Fukushima Radiation Coming Soon to a Coastline Near You
It turns out the Japanese are not the only ones worried about radiation exposure one year after the Fukushima Dai-ichi nuclear plants flooded and melted down. Californians are now number two on the list.
Such worries have pushed many in Japan into the arms of hucksters pushing instant “cures,” so far debunked.
“Still, with elevated levels of radiation showing up in everything from beef and rice to fertilizer and concrete, anxious Japanese want to know what exactly is building up in their bodies”
A pair of new studies, from the National Academy of Sciences and the Journal of Environmental Science and Technology, question just how dangerous the radioactivity is while simultaneously making clear that the impacts of the accident on human and marine life are spreading across the Pacific Rim.
Highlights from the two studies:
1. Scientists now say that concentrations of radioactive cesium in marine life are higher farther away from Japan’s coast than near it, by as much 100 to 1,000 times.

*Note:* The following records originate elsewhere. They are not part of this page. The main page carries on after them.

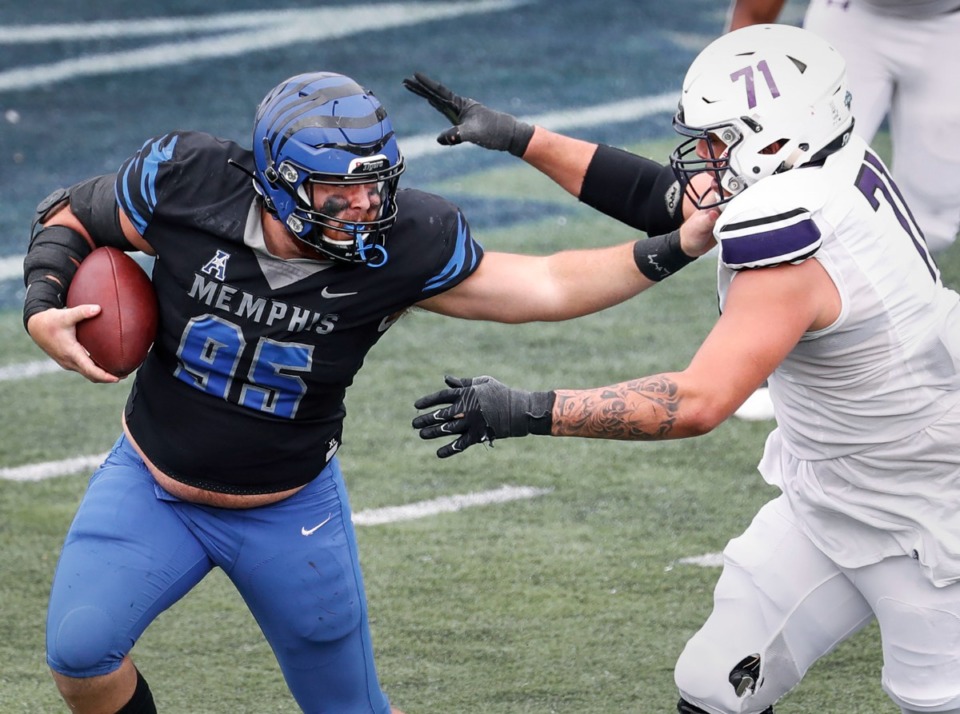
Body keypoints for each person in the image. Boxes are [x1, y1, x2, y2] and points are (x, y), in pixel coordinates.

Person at [22, 71, 716, 714]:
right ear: (277, 180)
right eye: (339, 190)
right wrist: (42, 300)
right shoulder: (189, 183)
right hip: (152, 485)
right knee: (80, 656)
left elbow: (548, 285)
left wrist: (674, 248)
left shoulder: (407, 245)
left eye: (374, 185)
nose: (363, 206)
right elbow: (72, 214)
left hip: (287, 510)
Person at [411, 25, 960, 714]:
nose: (702, 156)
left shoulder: (792, 234)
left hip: (925, 515)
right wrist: (520, 137)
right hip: (834, 493)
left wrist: (525, 409)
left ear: (775, 136)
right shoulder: (831, 162)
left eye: (718, 140)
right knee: (713, 685)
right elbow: (664, 200)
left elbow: (697, 401)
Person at [727, 0, 960, 255]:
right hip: (851, 17)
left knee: (932, 224)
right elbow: (753, 13)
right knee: (796, 179)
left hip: (949, 27)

2. At the same time seaweed along California’s coastline is already measuring 500 times higher in radioactive iodine.
3. Government monitoring stations in Anaheim have recorded new highs of airborne concentrations of the same element.

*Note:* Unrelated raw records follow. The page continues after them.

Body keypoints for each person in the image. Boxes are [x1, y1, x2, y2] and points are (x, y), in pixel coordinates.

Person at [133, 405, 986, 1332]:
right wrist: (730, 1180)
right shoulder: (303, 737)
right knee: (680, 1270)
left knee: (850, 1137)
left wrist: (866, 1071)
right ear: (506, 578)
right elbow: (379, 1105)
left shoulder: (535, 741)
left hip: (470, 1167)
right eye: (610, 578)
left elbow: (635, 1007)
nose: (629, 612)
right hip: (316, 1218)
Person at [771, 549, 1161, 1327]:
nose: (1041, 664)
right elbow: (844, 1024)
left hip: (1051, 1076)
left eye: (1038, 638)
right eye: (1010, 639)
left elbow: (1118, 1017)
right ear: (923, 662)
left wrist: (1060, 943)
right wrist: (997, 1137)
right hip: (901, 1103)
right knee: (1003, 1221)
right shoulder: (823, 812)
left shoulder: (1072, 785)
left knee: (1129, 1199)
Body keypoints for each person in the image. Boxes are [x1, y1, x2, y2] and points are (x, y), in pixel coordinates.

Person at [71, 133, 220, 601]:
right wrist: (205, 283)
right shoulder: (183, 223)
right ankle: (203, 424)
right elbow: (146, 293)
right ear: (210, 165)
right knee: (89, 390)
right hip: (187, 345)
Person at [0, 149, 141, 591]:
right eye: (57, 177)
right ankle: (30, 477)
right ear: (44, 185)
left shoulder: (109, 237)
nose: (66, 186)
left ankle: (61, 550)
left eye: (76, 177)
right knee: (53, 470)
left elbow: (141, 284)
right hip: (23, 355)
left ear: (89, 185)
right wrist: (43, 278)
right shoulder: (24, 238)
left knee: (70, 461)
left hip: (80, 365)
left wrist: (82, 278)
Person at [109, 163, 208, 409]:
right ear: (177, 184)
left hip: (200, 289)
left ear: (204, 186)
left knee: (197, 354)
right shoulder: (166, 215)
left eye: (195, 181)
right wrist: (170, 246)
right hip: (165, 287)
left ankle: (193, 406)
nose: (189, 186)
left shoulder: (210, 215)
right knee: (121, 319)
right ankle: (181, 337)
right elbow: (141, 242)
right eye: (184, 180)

4. Since the Japanese have burned much of the materials made radioactive by the meltdown, rather than disposing of or burying it, “radioactive rain” is already falling across the Pacific.
5. That giant mass of seaborne flotsam/jetsam resulting from the 2011 tsunami is said to be composed largely of non-biodegradable plastics that will most likely have longer-term effects on humans and the marine ecosystem than nuclear radiation.

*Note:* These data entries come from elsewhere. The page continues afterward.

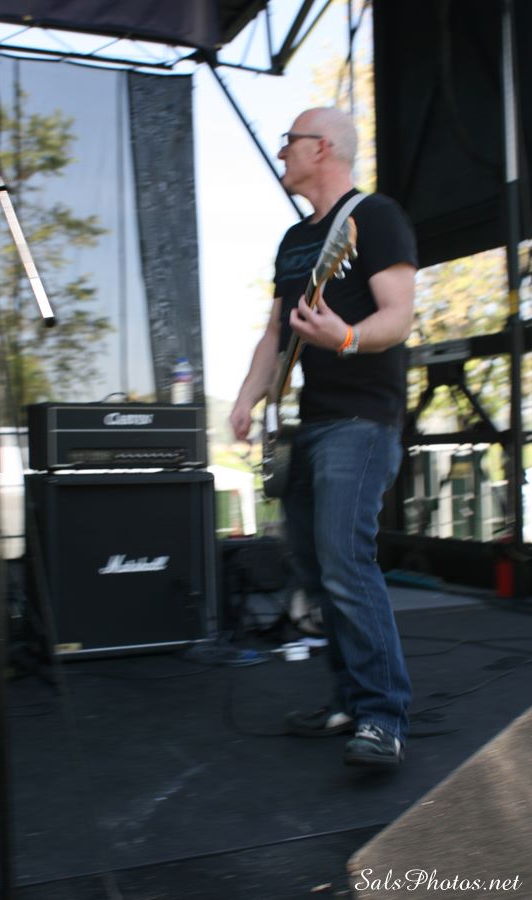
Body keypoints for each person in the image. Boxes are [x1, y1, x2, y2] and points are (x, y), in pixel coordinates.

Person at [229, 106, 417, 768]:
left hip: (362, 421)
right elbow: (275, 333)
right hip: (308, 423)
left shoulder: (377, 217)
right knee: (313, 568)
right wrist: (248, 395)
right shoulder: (291, 241)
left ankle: (383, 717)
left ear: (324, 148)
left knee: (344, 559)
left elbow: (398, 317)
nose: (282, 152)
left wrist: (346, 336)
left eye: (290, 142)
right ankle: (349, 701)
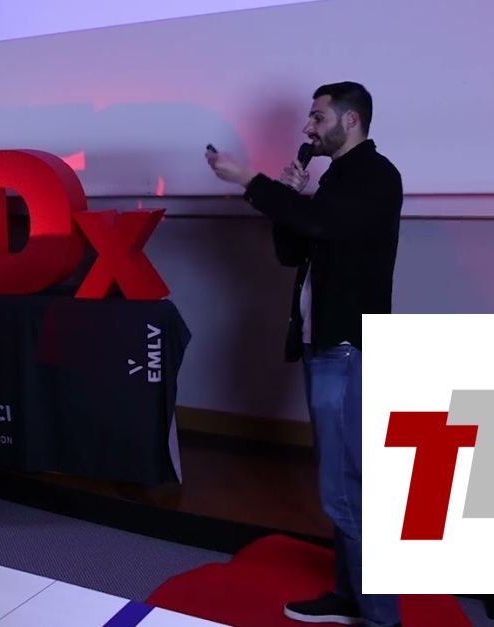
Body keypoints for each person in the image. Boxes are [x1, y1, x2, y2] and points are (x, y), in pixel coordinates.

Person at [206, 81, 403, 627]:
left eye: (317, 117)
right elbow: (293, 250)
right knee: (342, 485)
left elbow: (322, 225)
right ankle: (350, 595)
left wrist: (252, 181)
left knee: (347, 492)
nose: (307, 127)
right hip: (324, 347)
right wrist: (290, 200)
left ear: (351, 120)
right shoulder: (335, 179)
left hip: (349, 350)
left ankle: (383, 617)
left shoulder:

While the NAS study, conducted by scientists from the Woods Hole Oceanographic Institution, found radioactivity in zooplankton, tiny crustaceans, shrimp, and fish, it says the levels were below what is allowed in food in Japan.
Its authors also suggest that the risk of swimming in the waters off the coast of Japan are extremely minimal given the evidence that artificially-produced radionuclides near the shoreline are no higher than the levels of naturally produced ones.
Still, with elevated levels of radiation showing up in everything from beef and rice to fertilizer and concrete, anxious Japanese want to know what exactly is building up in their bodies. A rash of curatives have found their way to the marketplace in Japan (coming soon to California!).
According to a story in The Wall Street Journal, many of these faux treatments are rightfully being questioned by authorities:
* One company claims that for $100 it can measure an individual’s internal radiation accumulation using a machine that reads “electromagnetic aura” from snips of hair.
* Another advertises a suit that can allegedly help wearers “sweat out” radiation; the government has dubbed the process “suspect.”
* Japan’s consumer-watchdog agency has also questioned bathtubs selling for $6,500 that propose to “suck radiation out.”
* A plethora of homeopathic remedies have been advertised, and questioned, as has the process of X-raying your drinking water. “X-rays are just light,” said one critic, “even after the process, what you’re left with is just…water.”